Controlling the number of tasks to schedule
Schedulers and other objects of the runtime may suffer some overload if the number of tasks grows uncontrollably. As a consequence of this overload, the performance of the runtime may be impacted in some cases. This only occurs in a small amount of applications with very specific characteristics. However, the runtime incorporates a tool to control and limit the number of tasks waiting to be scheduled. The control of the number of tasks can be done through the usage of two environment variables.
Environment Variables
COMPSS_TRHOTTLE_MAX_TASKS: This environment variable defines the maximum number of tasks that the runtime can have in the queue for scheduling. Once the number of waiting tasks reaches this number the runtime stops the task generation. This environment variable must be defined as an integer.

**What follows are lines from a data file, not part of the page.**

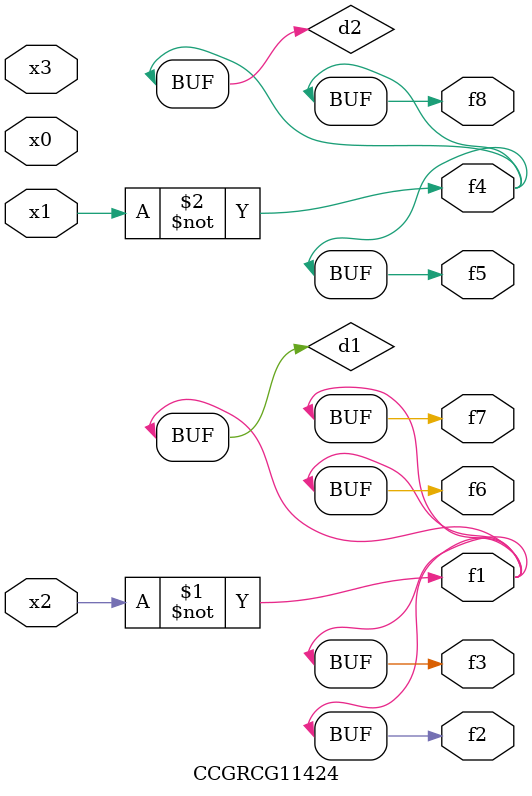
<source format=v>
module CCGRCG11424(
	input x0, x1, x2, x3,
	output f1, f2, f3, f4, f5, f6, f7, f8
);

	wire d1, d2;

	xnor (d1, x2);
	not (d2, x1);
	assign f1 = d1;
	assign f2 = d1;
	assign f3 = d1;
	assign f4 = d2;
	assign f5 = d2;
	assign f6 = d1;
	assign f7 = d1;
	assign f8 = d2;
endmodule

</source>
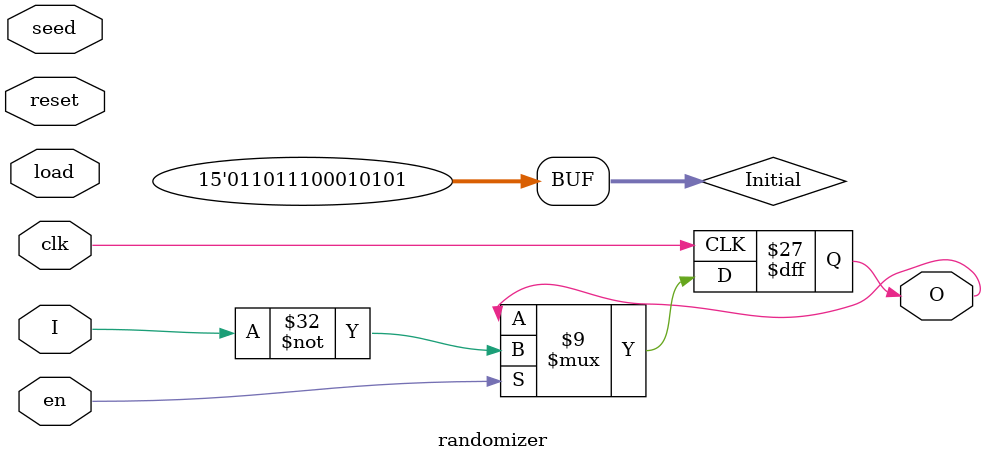
<source format=v>
module randomizer(
input wire I,
input wire clk,
input wire reset,
input wire load,
input wire en,
input wire [14:0] seed,
output reg O
);

reg [14:0] Initial; // Shift Register
reg temp; // XOR result

assign Initial = 15'b011011100010101;

always @ (posedge clk) begin
// Reset
if (reset == 1) begin
	Initial <= 0;
end
// Load
if (load == 1) begin
	Initial <= seed;
end
// Enable
if (en == 1) begin
	temp = Initial[0] ^ Initial[1];
	Initial <= Initial >> 1; // shift right
	Initial[14] <= temp; // replace 
	O = temp ^ I; // DataOut
end

end

endmodule

</source>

COMPSS_THROTTLE_INTERVAL: This environment variable defines the number of tasks that must be scheduled when the number of tasks reaches the limit before the runtime starts to generate new tasks again. This environment variable must be an integer.
In order to clarify, for example, if the COMPSS_TRHOTTLE_MAX_TASKS is defined to 100000 and the COMPSS_TRHOTTLE_MAX_TASKS variable is set to 10000, the runtime will create tasks until it has 100000 tasks that are not scheduled and are pending to be scheduled. The task generation will not stop if the runtime never reaches the number of 100000 tasks waiting to be scheduled. Once this number is reached, the runtime has to execute 10000 tasks before it again generates tasks, this means that the number of pending tasks is going to be reduced down to 90000.
By default, this is, when these environment variables are not defined, the runtime generates any number of tasks that it finds in the application being executed. This default behavior is usually the best option. Only few applications with very specific characteristics, for example, applications with a huge number of tasks (near a million or more) can benefit from limiting the number of generated tasks.